At least some of the arguments against the proposed school governance changes seem to be swaying one member of city council who originally co-sponsored Chavous’ legislation.
Councilman David Catania, R-At-large, said he initially supported Chavous’ proposal because he wanted to see clear roles for school board members. But, Catania said, he was "not particularly fond of having the ward members go citywide" to be elected because candidates who received overwhelming support within their ward could come up far short in citywide run-off elections. He also called Patterson’s proposal for an appointed board "a red herring."
"I don’t happen to think that an appointed school board is any more accountable than a board that is elected," he said, citing that the appointed board of trustees could not run the school system better than the elected school board.
Chavous, chairman of the council’s education committee, has proposed reducing the 11-member board to nine members and having voters citywide choose ward representatives after a ward runoff election. Chavous’ proposal also calls for citywide election of the school board president, and would ask voters to change the home rule charter next spring to define school board responsibilities.

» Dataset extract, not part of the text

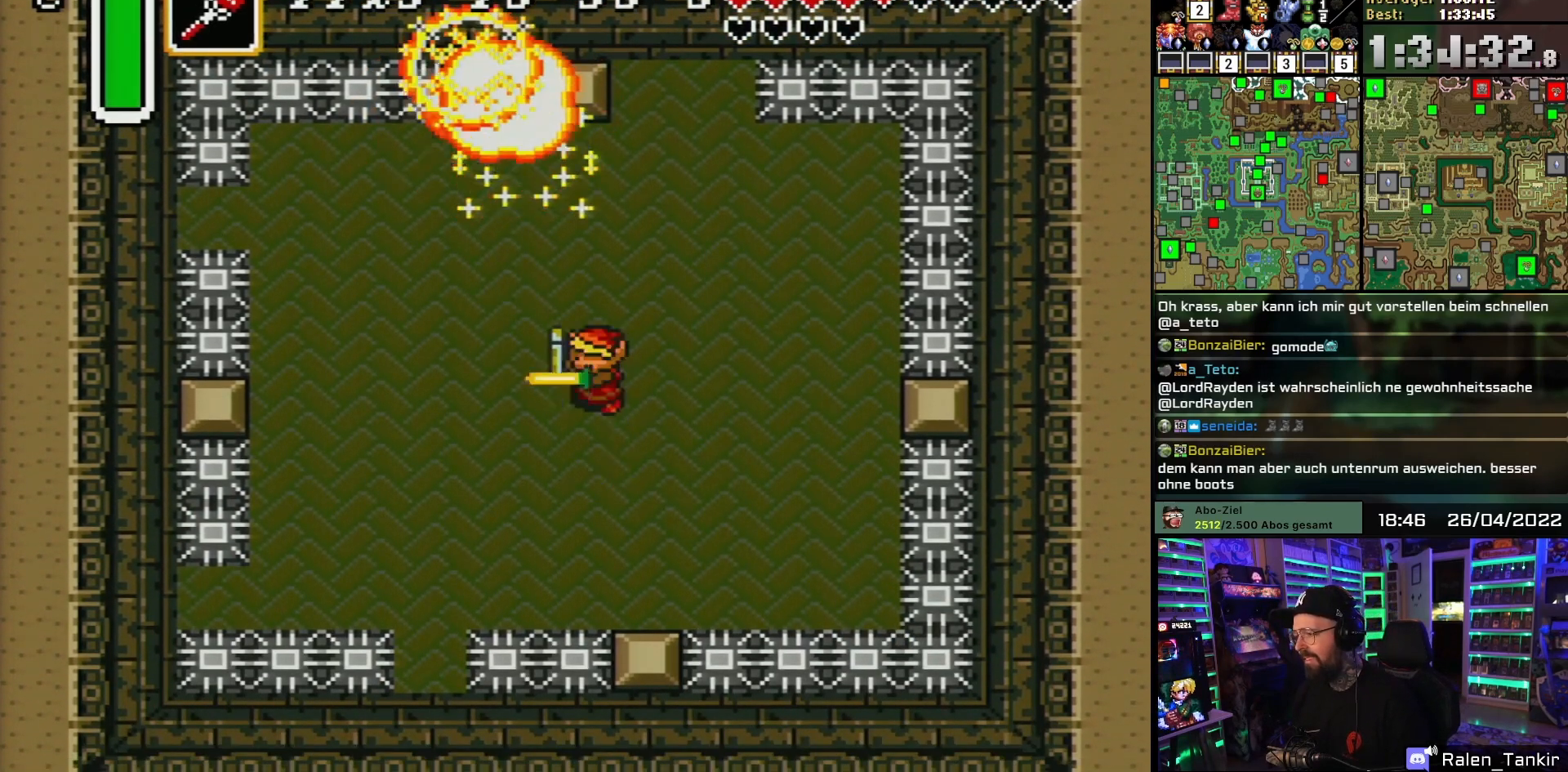
{"buttons": ["DPAD_UP", "DPAD_LEFT"], "events": [[50, "B", "down"], [133, "B", "up"], [383, "DPAD_UP", "down"], [483, "DPAD_LEFT", "down"]]}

Patterson’s proposal, introduced Nov. 23, calls for the mayoral appointment of a five-member school board. The council would confirm the nominations, and the board would serve for four-year terms. The mayor would appoint the president from among the five members.
Patterson’s legislation would also create a nine-member nominating committee of teachers, parents, community organizations and school staff — also appointed by the mayor.
Nearly 65 witnesses testified at the Nov. 29 hearing, which was attended by 10 council members and lasted until 11:25 p.m. The majority of the witnesses opposed the proposals and called them undemocratic.
Larry Gray, legislative chairman of the D.C. Congress of Parents and Teachers Associations, asked Chavous why he was considering altering the home rule charter when the roles of the school board were defined in the school board’s transition plan and in D.C. municipal regulations.
"Who in their right mind would re-open the Civil Rights Act of 1964, the Voting Rights Act of 1965 or the D.C. home rule charter during the tenure of this Congress?... What is next? Poll taxes? Will a written examination be required to serve on the elected school board or will we just appoint them?" asked Gray.
Chavous said the changes are necessary because "the home rule charter was fundamentally flawed from the very beginning.
"Just saying the home rule charter is untouchable continues to perpetuate our second-class citizenship," Chavous said.
Current school board members and representatives of many education advocacy groups castigated the council and called on its members to focus on problems they said were more fundamental than school governance.
The board members -- represented by Tom Kelly, William Lockridge, Dwight Singleton and Gail Dixon -- said they are not to blame for the problems facing D.C. public schools.
"I believe if we are going to make any substantial progress in our schools, we must stress academic achievement, focus on dropout prevention, increased parental and community involvement...and fund and protect our schools budget," said Singleton, who represents Ward 4.
Delabian Rice-Thurston, executive director of Parents United for the D.C. Public Schools, said she was "impressed" by Chavous’ legislation to clarify the board’s roles in the home rule charter, and she emphasized her support for an elected board.
"We do not want to see our superintendent and our school board under the council and the mayor," said Rice-Thurston.
The control board divested the D.C. Board of Education of its authority over the public schools a day after many of its current members were elected in November 1995. The board’s power is now limited to overseeing a handful of the city’s public charter schools. The board is supposed to regain its full authority to run the schools in June 2000.
Patterson defended her proposal against charges it is undemocratic.
"My proposal is not a power grab for the council or mayor or anyone else," said Patterson. "It’s an accountability grab. We already approve budgets — hold us accountable for the policy leadership of our schools."
Patterson also said that her bill would result in more accountability for the school board and called for at-large elections of school board members if the council does not support her proposal for an appointed board.